Phase change materials (PCMs) for thermal storage are available in a number of forms to suit various applications. In its simplest form variations in cooling load can be provided from the latent heat of melting of ice or a frozen eutectic. Ice can be formed by allowing it to build up on the outside of evaporator coils in a tank. Brines are more normally held in closed tanks or plates, again with evaporator coils inside, the outside of the tank forming the secondary heat exchange surface. Eutectics can be formulated according to the temperature required.

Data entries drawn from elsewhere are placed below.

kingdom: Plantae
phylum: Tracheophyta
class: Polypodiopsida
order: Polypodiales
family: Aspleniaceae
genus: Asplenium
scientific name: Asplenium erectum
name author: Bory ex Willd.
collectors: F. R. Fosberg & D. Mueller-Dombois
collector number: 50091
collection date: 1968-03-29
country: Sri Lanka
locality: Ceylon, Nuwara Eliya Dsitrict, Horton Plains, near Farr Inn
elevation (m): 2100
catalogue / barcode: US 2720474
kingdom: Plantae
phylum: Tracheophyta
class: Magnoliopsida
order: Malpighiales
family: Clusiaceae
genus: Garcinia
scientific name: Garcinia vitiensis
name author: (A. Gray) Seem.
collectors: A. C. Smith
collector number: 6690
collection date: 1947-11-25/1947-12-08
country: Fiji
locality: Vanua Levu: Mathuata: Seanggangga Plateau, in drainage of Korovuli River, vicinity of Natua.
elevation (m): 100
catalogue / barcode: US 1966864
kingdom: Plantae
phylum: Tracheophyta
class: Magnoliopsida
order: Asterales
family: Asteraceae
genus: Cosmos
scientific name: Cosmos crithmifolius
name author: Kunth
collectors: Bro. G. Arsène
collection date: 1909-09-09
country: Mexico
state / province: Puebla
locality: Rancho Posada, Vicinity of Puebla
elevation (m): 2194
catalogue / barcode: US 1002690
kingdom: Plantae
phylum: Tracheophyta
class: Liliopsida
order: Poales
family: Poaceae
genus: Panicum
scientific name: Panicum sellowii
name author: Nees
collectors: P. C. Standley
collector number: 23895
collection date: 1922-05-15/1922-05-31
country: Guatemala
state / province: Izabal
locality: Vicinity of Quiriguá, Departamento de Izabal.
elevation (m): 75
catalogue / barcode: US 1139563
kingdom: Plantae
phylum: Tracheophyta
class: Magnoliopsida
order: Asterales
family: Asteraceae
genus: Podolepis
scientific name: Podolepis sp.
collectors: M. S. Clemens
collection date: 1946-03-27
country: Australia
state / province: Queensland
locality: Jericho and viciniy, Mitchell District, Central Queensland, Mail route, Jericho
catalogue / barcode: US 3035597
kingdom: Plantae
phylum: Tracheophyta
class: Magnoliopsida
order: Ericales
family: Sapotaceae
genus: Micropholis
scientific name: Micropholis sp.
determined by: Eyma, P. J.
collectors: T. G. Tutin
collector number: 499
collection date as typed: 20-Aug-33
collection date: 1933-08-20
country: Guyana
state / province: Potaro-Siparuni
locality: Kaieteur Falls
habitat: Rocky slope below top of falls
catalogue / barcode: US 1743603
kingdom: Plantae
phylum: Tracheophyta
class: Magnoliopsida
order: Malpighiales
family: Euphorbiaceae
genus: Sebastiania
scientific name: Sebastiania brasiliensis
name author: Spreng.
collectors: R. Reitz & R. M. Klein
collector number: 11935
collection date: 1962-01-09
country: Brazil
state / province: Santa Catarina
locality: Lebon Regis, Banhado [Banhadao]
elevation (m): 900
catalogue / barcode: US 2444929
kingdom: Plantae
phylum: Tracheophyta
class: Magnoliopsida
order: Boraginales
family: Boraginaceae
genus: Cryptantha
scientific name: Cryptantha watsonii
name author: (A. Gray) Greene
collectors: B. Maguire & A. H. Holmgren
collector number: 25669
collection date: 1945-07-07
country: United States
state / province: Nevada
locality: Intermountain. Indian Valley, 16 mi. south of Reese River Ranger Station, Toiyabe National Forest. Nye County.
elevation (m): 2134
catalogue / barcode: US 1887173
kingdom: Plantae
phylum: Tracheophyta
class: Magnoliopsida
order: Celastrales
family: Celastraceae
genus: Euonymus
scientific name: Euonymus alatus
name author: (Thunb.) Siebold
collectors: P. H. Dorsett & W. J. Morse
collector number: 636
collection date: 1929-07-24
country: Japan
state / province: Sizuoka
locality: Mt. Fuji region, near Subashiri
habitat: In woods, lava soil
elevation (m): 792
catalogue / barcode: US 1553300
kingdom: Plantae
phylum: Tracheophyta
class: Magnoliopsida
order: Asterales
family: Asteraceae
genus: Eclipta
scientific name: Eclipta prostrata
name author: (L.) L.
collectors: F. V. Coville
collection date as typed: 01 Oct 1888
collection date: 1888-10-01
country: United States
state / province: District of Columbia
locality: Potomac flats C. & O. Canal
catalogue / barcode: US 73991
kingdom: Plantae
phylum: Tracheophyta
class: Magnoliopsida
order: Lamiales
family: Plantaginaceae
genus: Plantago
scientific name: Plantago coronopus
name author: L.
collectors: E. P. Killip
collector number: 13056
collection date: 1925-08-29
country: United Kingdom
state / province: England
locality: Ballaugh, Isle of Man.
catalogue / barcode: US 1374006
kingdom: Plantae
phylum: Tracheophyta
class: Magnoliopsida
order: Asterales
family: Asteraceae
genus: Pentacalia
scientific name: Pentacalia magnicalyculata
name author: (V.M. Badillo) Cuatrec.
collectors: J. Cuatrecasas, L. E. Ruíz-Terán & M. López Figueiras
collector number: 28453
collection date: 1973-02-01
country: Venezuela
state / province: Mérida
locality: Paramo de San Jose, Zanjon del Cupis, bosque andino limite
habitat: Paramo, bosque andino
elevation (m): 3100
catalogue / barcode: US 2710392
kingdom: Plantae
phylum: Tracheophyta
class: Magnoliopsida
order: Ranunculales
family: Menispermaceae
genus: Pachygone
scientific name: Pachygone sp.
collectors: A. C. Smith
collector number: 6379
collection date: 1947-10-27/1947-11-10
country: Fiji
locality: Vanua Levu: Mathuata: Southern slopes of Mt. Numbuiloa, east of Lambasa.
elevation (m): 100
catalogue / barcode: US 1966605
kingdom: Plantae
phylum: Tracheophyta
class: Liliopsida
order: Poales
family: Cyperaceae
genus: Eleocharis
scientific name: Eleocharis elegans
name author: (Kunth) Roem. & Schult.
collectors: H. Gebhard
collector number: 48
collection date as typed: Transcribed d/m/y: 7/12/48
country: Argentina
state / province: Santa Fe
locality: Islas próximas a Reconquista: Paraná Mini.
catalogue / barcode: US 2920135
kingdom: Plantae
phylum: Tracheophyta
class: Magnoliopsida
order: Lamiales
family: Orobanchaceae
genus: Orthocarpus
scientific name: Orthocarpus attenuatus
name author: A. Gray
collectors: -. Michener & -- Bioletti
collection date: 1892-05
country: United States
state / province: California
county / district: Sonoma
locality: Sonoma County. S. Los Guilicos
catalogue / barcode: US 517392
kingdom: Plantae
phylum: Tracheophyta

An example of alternative PCM is a paraffin-based material. The specific heat capacity of latent heat paraffins is about 2.1 kJ/(kgK). Their melt enthalpy lies between 120 and 160kJ/kg, which is very high for organic materials. The combination of these two values results in an excellent energy storage density. Consequently, latent heat paraffins/waxes offer four to five times higher heat capacity by volume or mass, than water at low operating temperature differences. They have a low heat conductivity, but for thermal storage this can be overcome by introducing sufficient surface.
A variation is to have a pumpable fluid such as one of the glycols, and to contain a PCM within capsules in a storage tank. The capsules are in the form of plastic balls and the PCM within may be formulated to suit any required thermal storage temperature.
Bound PCMs incorporate the PCM into an existing structure. When the PCM changes into a liquid within the supporting structure, the combined influence of capillary forces of the supporting material and the special cross-linking additives ensures that the PCM, even when in the liquid phase, remains within the structure. This means that one always works with a ‘dry’ material and liquid handling problems are eliminated. Free spaces within bound PCMs allow for volume expansion of the PCM to take place within the structure.